Un retour d’expérience qui nous semble indispensable de partager avec vous, après également notre tribune « Faut-il sauver le soldat Octave ? », qui fait l’unanimité sur les réseaux sociaux, et nous vous en remercions, et nos articles d’analyse sur l’incident d’OVHcloud, « Incendie – 6 erreurs d’OVHcloud » et « Incendie d’OVH – La fin d’un modèle ?« .

L’article de blog comprend également une iconographie qui accompagne le discours documenté d’Arnaud de Bermingham.

Comment protégeons-nous vos données ?

Suite aux événements récents, vous êtes très nombreux à nous interroger sur nos pratiques et nos moyens de protection dans nos datacenters. Nous vous remercions pour vos nombreuses questions et allons vous répondre avec un maximum de transparence, comme nous en avons l’habitude.

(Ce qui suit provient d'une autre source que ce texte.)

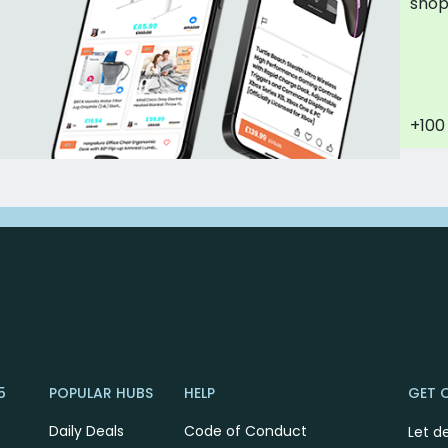
sho
+100
5
POPULAR HUBS
HELP
GET 
Daily Deals
Code of Conduct
Let d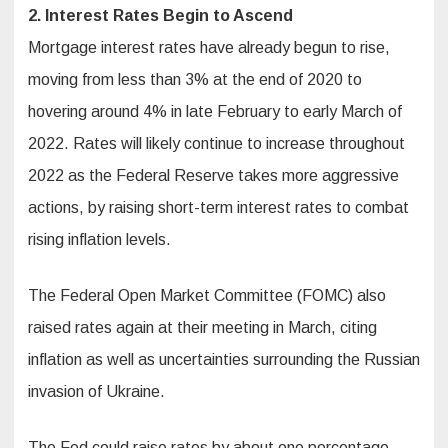
2. Interest Rates Begin to Ascend
Mortgage interest rates have already begun to rise,
moving from less than 3% at the end of 2020 to
hovering around 4% in late February to early March of
2022. Rates will likely continue to increase throughout
2022 as the Federal Reserve takes more aggressive
actions, by raising short-term interest rates to combat
rising inflation levels.
The Federal Open Market Committee (FOMC) also
raised rates again at their meeting in March, citing
inflation as well as uncertainties surrounding the Russian
invasion of Ukraine.
The Fed could raise rates by about one percentage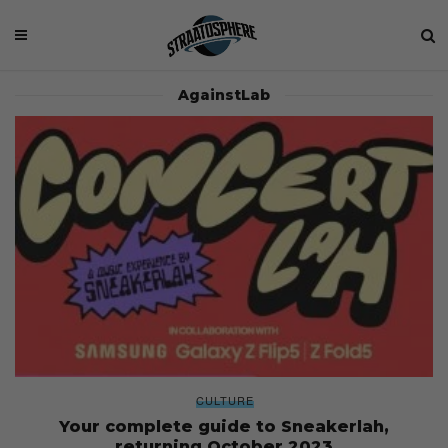
AgainstLab
CULTURE
Your complete guide to Sneakerlah,
returning October 2023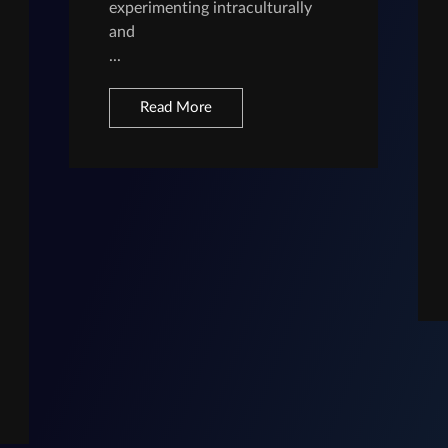
experimenting intraculturally
and
...
Read More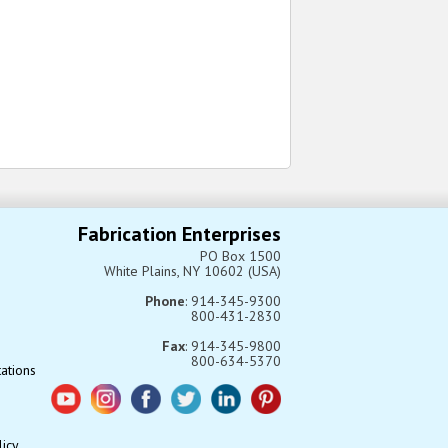
Fabrication Enterprises
PO Box 1500
White Plains, NY 10602 (USA)
Phone
: 914-345-9300
800-431-2830
Fax
: 914-345-9800
800-634-5370
tations
licy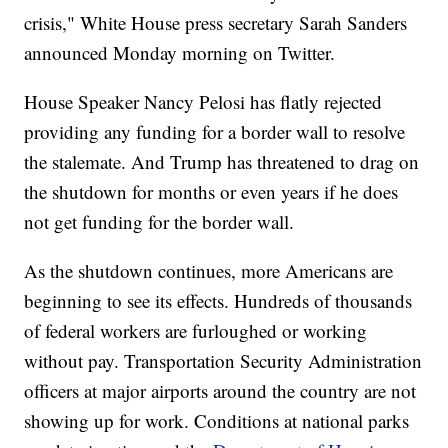
crisis," White House press secretary Sarah Sanders
announced Monday morning on Twitter.
House Speaker Nancy Pelosi has flatly rejected
providing any funding for a border wall to resolve
the stalemate. And Trump has threatened to drag on
the shutdown for months or even years if he does
not get funding for the border wall.
As the shutdown continues, more Americans are
beginning to see its effects. Hundreds of thousands
of federal workers are furloughed or working
without pay. Transportation Security Administration
officers at major airports around the country are not
showing up for work. Conditions at national parks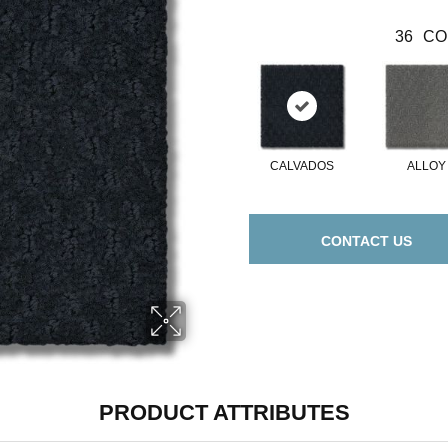
36
CO
CALVADOS
ALLOY
CONTACT US
PRODUCT ATTRIBUTES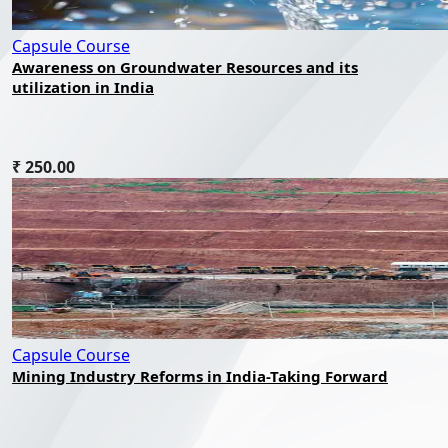
Capsule Course
Awareness on Groundwater Resources and its
utilization in India
₹ 250.00
Capsule Course
Mining Industry Reforms in India-Taking Forward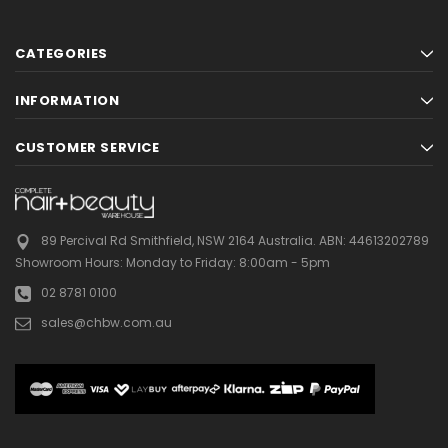
CATEGORIES
INFORMATION
CUSTOMER SERVICE
89 Percival Rd Smithfield, NSW 2164 Australia.
ABN: 44613202789
Showroom Hours:
Monday to Friday: 8:00am - 5pm
02 8781 0100
sales@chbw.com.au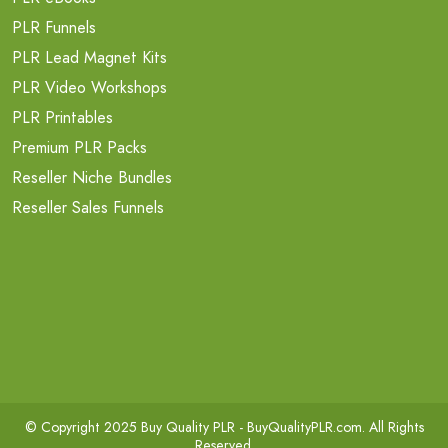
PLR Funnels
PLR Lead Magnet Kits
PLR Video Workshops
PLR Printables
Premium PLR Packs
Reseller Niche Bundles
Reseller Sales Funnels
© Copyright 2025 Buy Quality PLR -
BuyQualityPLR.com
. All Rights
Reserved.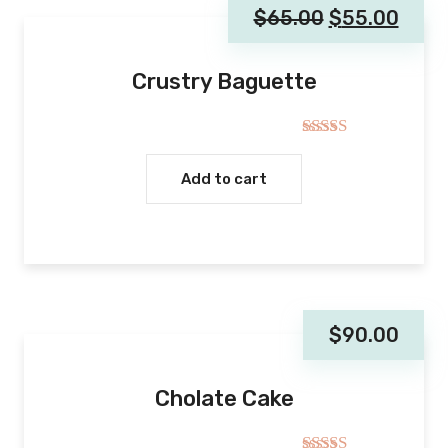
$
65.00
$
55.00
Crustry Baguette
Rated
4.00
out
Add to cart
of 5
$
90.00
Cholate Cake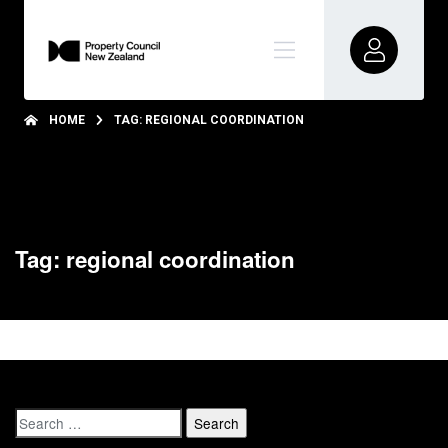
HOME
TAG: REGIONAL COORDINATION
Tag: regional coordination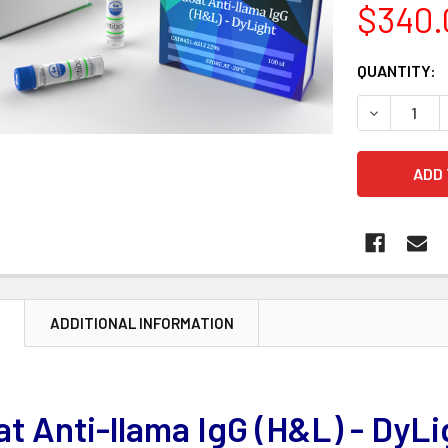
$340.
CURRENT
QUANTITY:
STOCK:
DECREASE 
N
ADDITIONAL INFORMATION
t Anti-llama IgG (H&L) - DyLi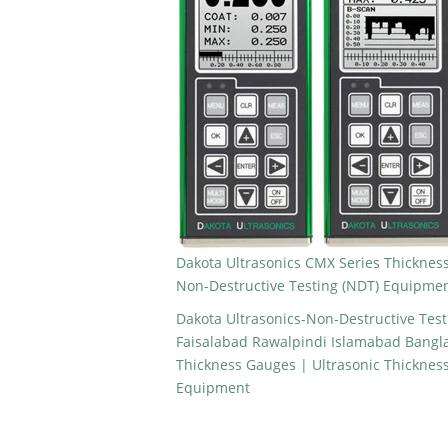
Dakota Ultrasonics CMX Series Thickness
Non-Destructive Testing (NDT) Equipme
Dakota Ultrasonics-Non-Destructive Tes
Faisalabad Rawalpindi Islamabad Bangla
Thickness Gauges | Ultrasonic Thicknes
Equipment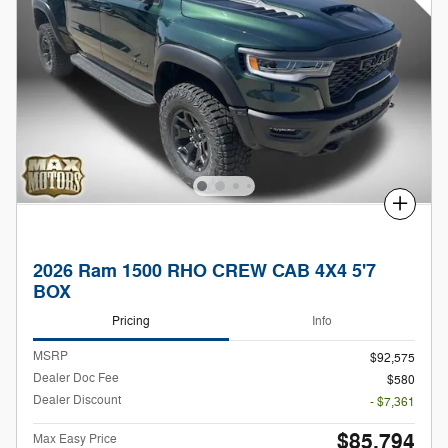
Compare
2026 Ram 1500 RHO CREW CAB 4X4 5'7
BOX
Pricing
Info
MSRP
$92,575
Dealer Doc Fee
$580
Dealer Discount
- $7,361
$85,794
Max Easy Price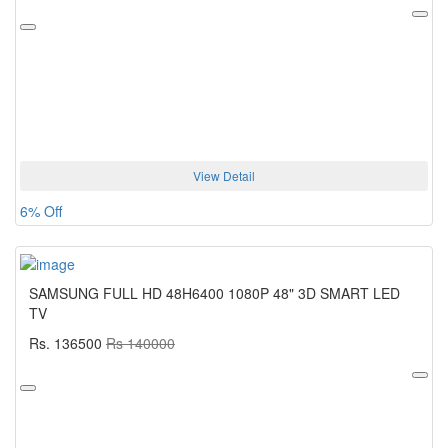
View Detail
6% Off
SAMSUNG FULL HD 48H6400 1080P 48" 3D SMART LED
TV
Rs. 136500
Rs 140000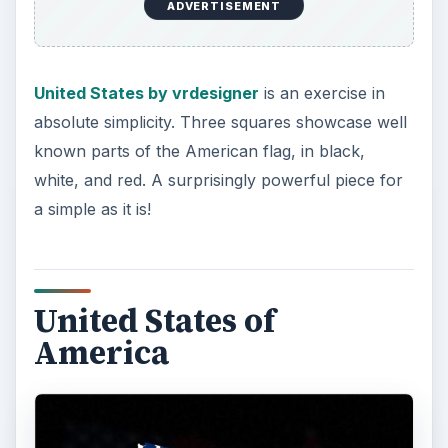
United States of America by matt18041
is a little
abstract, a little modern, and completely
awesome. A flag shaped like the USA is overlaid
on a black background with shadows of the USA
flag behind it. Punchy? Check. Minimalistic?
Check? Great for Twitter? Double check.
American Soccer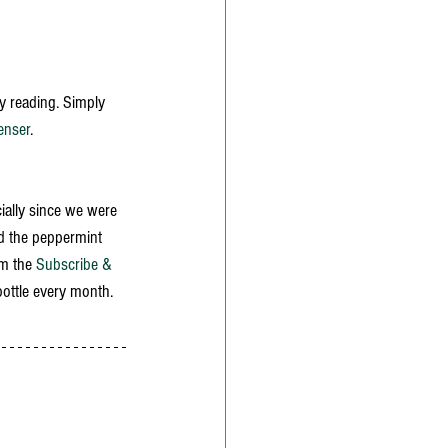
y reading. Simply 
enser
. 
cially since we were 
ed the peppermint 
m the 
Subscribe & 
bottle every month. 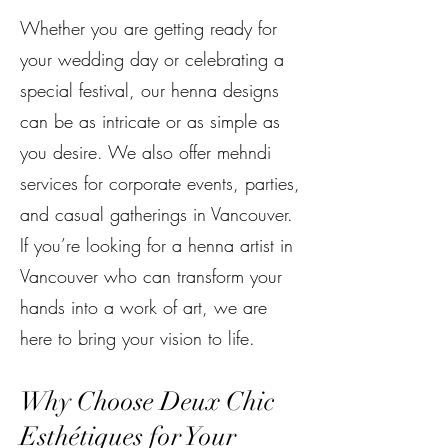
Whether you are getting ready for
your wedding day or celebrating a
special festival, our henna designs
can be as intricate or as simple as
you desire. We also offer mehndi
services for corporate events, parties,
and casual gatherings in Vancouver.
If you’re looking for a henna artist in
Vancouver who can transform your
hands into a work of art, we are
here to bring your vision to life.
Why Choose Deux Chic
Esthétiques for Your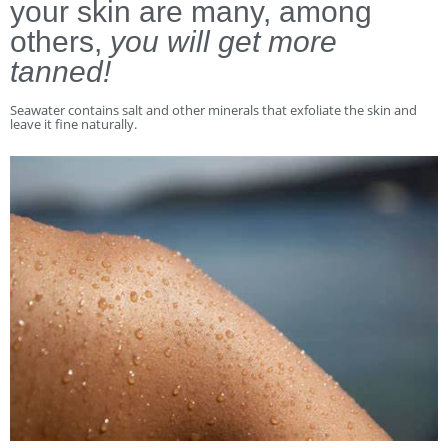
your skin are many, among
others,
you will get more
tanned!
Seawater contains salt and other minerals that exfoliate the skin and
leave it fine naturally.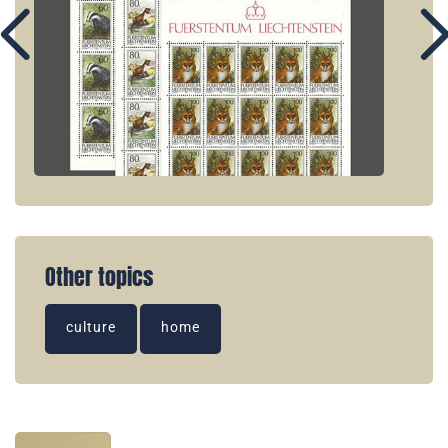
Other topics
culture
home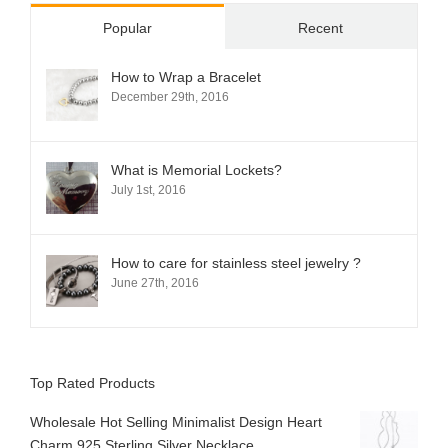
Popular
Recent
How to Wrap a Bracelet
December 29th, 2016
What is Memorial Lockets?
July 1st, 2016
How to care for stainless steel jewelry ?
June 27th, 2016
Top Rated Products
Wholesale Hot Selling Minimalist Design Heart
Charm 925 Sterling Silver Necklace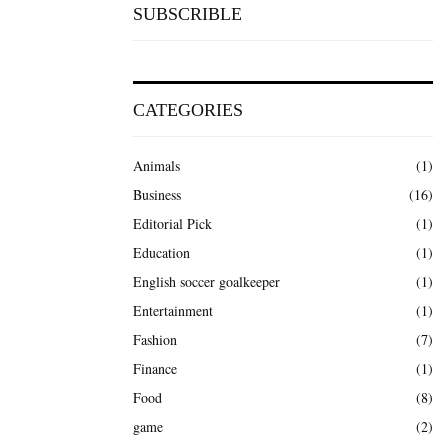
SUBSCRIBLE
CATEGORIES
Animals
(1)
Business
(16)
Editorial Pick
(1)
Education
(1)
English soccer goalkeeper
(1)
Entertainment
(1)
Fashion
(7)
Finance
(1)
Food
(8)
game
(2)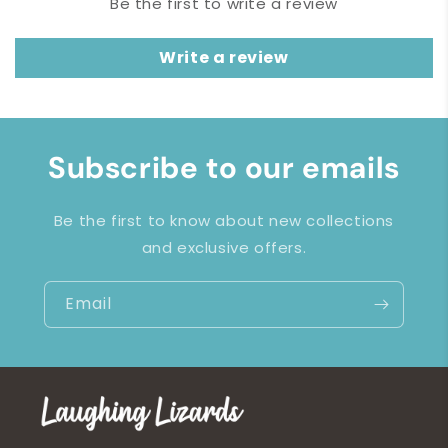
Be the first to write a review
Write a review
Subscribe to our emails
Be the first to know about new collections
and exclusive offers.
Email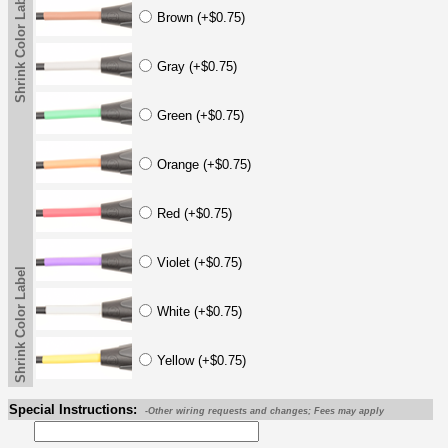
Shrink Color Label
Brown (+$0.75)
Gray (+$0.75)
Green (+$0.75)
Orange (+$0.75)
Red (+$0.75)
Violet (+$0.75)
Shrink Color Label
White (+$0.75)
Yellow (+$0.75)
Special Instructions:
-Other wiring requests and changes; Fees may apply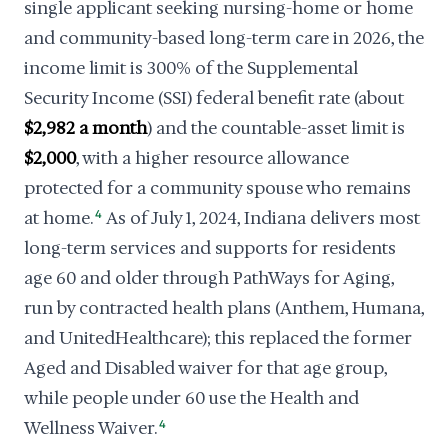
single applicant seeking nursing-home or home
and community-based long-term care in 2026, the
income limit is 300% of the Supplemental
Security Income (SSI) federal benefit rate (about
$2,982 a month
) and the countable-asset limit is
$2,000
, with a higher resource allowance
protected for a community spouse who remains
at home.
4
As of July 1, 2024, Indiana delivers most
long-term services and supports for residents
age 60 and older through PathWays for Aging,
run by contracted health plans (Anthem, Humana,
and UnitedHealthcare); this replaced the former
Aged and Disabled waiver for that age group,
while people under 60 use the Health and
Wellness Waiver.
4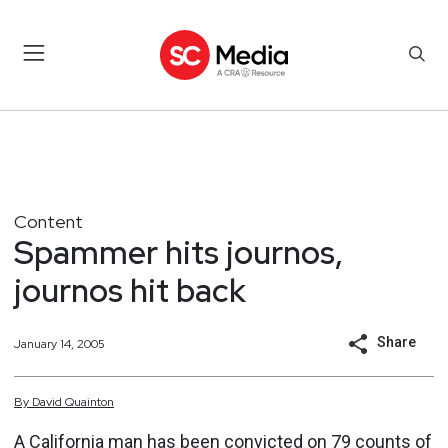
Content
Spammer hits journos,
journos hit back
Share
January 14, 2005
By
David
Quainton
A California man has been convicted on 79 counts of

Le datacenter : au cœur de la stratégie de résilience de la donnée

Depuis toujours, nous estimons que nos datacenters sont un argument de vente et le reflet concret de la qualité de nos produits. Plus encore, ils sont un outil de production précieux et une véritable fierté.

Depuis près de 15 ans, ils font l’objet d’une stratégie d’investissement “sans compromis”. Nous avons fait le choix de maîtriser entièrement ce métier, de la conception, construction jusqu’à l’exploitation, avec une ingénierie basée sur le retour d’expérience (REX). Nous avons capitalisé au sein des équipes d’une connaissance précieuse qui nous permet de construire des datacenters de plus en plus résilients et innovants.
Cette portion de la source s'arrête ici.